**Assignment**
Whatever the records say, give every one of them again exactly.
BEGIN
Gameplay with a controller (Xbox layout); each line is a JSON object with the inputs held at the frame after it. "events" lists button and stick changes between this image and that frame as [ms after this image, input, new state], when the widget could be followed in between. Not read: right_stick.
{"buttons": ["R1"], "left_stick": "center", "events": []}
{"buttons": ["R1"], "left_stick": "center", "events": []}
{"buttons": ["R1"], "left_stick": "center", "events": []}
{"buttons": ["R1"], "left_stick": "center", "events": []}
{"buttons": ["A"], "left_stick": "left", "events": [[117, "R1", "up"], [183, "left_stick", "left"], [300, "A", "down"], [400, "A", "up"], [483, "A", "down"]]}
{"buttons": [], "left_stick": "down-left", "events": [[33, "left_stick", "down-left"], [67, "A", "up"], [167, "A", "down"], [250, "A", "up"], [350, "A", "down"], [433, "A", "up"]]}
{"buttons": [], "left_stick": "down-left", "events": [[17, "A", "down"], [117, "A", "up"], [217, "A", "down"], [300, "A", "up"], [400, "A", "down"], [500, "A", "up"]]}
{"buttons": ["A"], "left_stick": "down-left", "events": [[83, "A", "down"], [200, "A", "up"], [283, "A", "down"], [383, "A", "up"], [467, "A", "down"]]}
END
**Solution to the exercise**
Gameplay with a controller (Xbox layout); each line is a JSON object with the inputs held at the frame after it. "events" lists button and stick changes between this image and that frame as [ms after this image, input, new state], when the widget could be followed in between. Not read: right_stick.
{"buttons": ["R1"], "left_stick": "center", "events": []}
{"buttons": ["R1"], "left_stick": "center", "events": []}
{"buttons": ["R1"], "left_stick": "center", "events": []}
{"buttons": ["R1"], "left_stick": "center", "events": []}
{"buttons": ["A"], "left_stick": "left", "events": [[117, "R1", "up"], [183, "left_stick", "left"], [300, "A", "down"], [400, "A", "up"], [483, "A", "down"]]}
{"buttons": [], "left_stick": "down-left", "events": [[33, "left_stick", "down-left"], [67, "A", "up"], [167, "A", "down"], [250, "A", "up"], [350, "A", "down"], [433, "A", "up"]]}
{"buttons": [], "left_stick": "down-left", "events": [[17, "A", "down"], [117, "A", "up"], [217, "A", "down"], [300, "A", "up"], [400, "A", "down"], [500, "A", "up"]]}
{"buttons": ["A"], "left_stick": "down-left", "events": [[83, "A", "down"], [200, "A", "up"], [283, "A", "down"], [383, "A", "up"], [467, "A", "down"]]}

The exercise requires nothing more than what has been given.